For his part, Jerry is quick to unyoke Doug from a lot of this blame. Jerry hired Doug. Jerry not only feels wretched on account of the deaths, he also feels pangs of sympathy for Doug, who is now making his way through the court system and toward abjectitude: having every belief about his own intelligence, competence and unique calling ground to dust beneath the undeniable.

There’s no question whether Jerry is at fault, least of all to Jerry. Jerry will be fired and then extensively sued, if not prosecuted.

Hop back into the real world–

Jerry is us, or if you like, our culture. In a representative democracy, who we choose to elect represents who we are, on average or in sum–and what we are willing to acknowledge.

Obama made no real secret about what he was, because that wouldn’t have been possible. Supposedly many voters believed shrug-offs like, “That’s not the foul-mouthed, Jew-bating America-basher I knew–a long-time mentor who married Michelle and me and baptized our daughters(!!)”.

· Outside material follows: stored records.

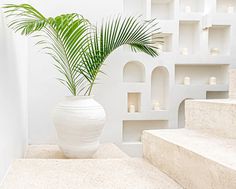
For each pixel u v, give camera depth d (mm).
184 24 2967
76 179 1185
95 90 2562
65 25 1687
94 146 1874
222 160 907
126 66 2854
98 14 2555
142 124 2910
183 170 1113
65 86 2506
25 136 2178
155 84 2932
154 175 1258
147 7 2643
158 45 2709
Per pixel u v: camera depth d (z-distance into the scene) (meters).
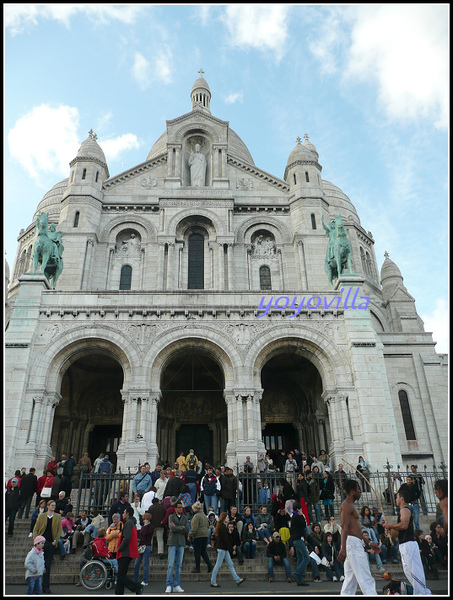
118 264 37.03
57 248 30.59
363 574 9.85
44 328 27.11
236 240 37.56
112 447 32.22
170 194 37.78
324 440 29.77
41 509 16.69
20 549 17.16
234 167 40.81
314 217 37.50
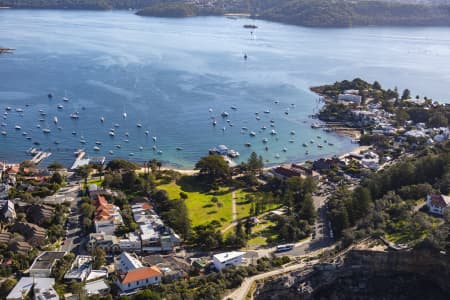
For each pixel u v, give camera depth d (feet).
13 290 638.53
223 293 629.92
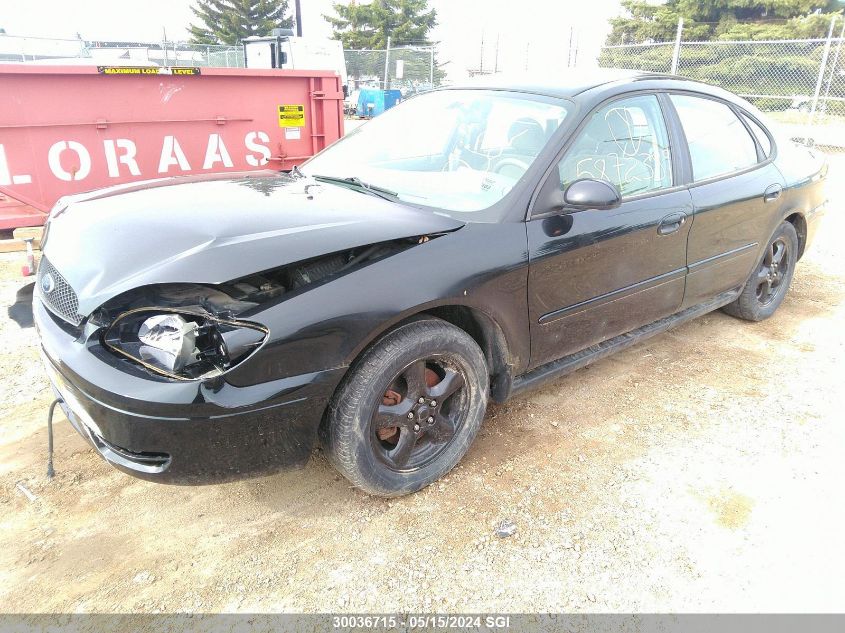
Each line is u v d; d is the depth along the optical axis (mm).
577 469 2850
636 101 3275
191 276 2027
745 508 2621
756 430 3199
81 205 2738
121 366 2061
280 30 12992
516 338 2740
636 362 3943
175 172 6250
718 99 3895
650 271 3279
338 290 2191
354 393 2289
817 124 15445
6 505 2520
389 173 3170
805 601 2170
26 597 2098
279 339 2068
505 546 2379
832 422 3287
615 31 35844
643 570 2285
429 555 2328
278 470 2246
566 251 2793
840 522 2549
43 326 2354
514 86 3340
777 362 3986
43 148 5473
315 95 6871
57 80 5379
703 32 33125
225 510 2545
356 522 2490
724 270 3855
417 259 2377
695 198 3441
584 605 2133
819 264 6227
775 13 32344
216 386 2012
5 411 3182
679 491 2719
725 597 2180
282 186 2926
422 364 2488
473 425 2758
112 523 2451
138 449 2059
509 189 2775
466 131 3223
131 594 2125
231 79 6312
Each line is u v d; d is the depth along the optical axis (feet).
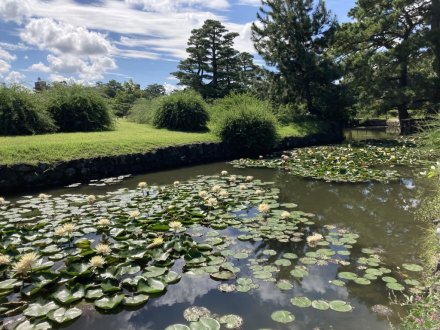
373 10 59.52
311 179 26.76
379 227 16.88
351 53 62.54
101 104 41.93
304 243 14.73
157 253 12.79
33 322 9.26
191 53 107.34
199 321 9.21
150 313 9.78
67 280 11.08
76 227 15.51
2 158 23.73
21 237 14.26
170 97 45.55
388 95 56.75
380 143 46.26
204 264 12.44
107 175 27.71
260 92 63.41
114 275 11.39
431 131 21.93
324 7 58.70
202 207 18.89
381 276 11.86
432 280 10.22
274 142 40.16
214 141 37.11
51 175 24.68
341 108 56.85
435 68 58.70
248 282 11.28
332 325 9.25
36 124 35.22
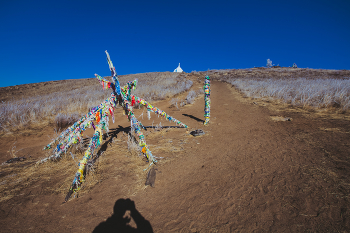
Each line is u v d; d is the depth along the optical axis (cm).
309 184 255
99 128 335
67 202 258
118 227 213
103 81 381
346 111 653
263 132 523
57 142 497
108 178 314
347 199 219
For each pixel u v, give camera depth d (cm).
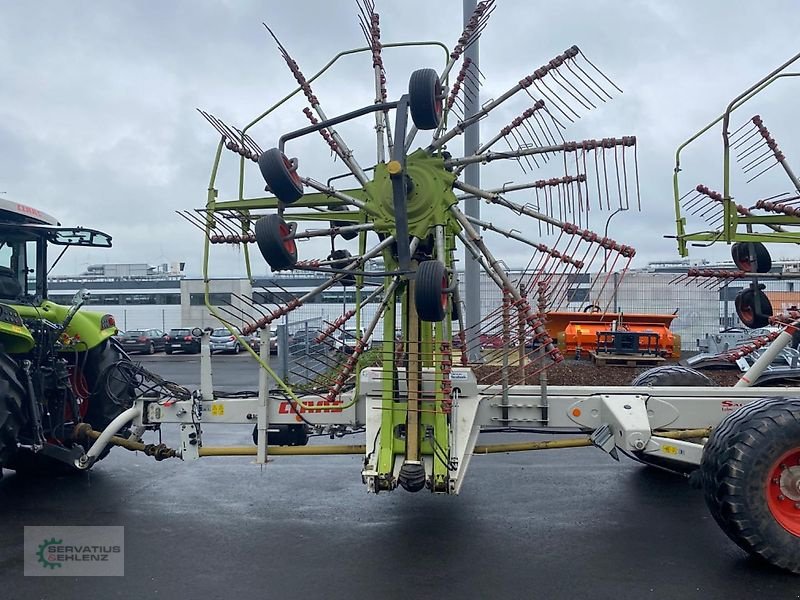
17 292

Enough Americans, anyway, were willing to believe this. And voted on that execrable basis.

Like everybody, I feel bad for our country for what Barrack is doing to it. And I feel a certain shame as the citizen of a great nation which did the unspeakable to itself.

I don’t feel bad for Barack, though I can’t deny what he represents.

For all the things you can blame on the President, you can’t blame him for reflecting our own corruption.

“Jerry,” in the above, experiences a true moral collapse when he makes a racist vote (in his case, naturally, there’s only one voter) in support of a demonstrably unsuitable candidate. “Doug” accepts a job with a high level of responsibility he’ll never be able to bear. Now he’s failing, and he’s hurting us.

What’s done is done. And Jerry, we, the backstop, failed.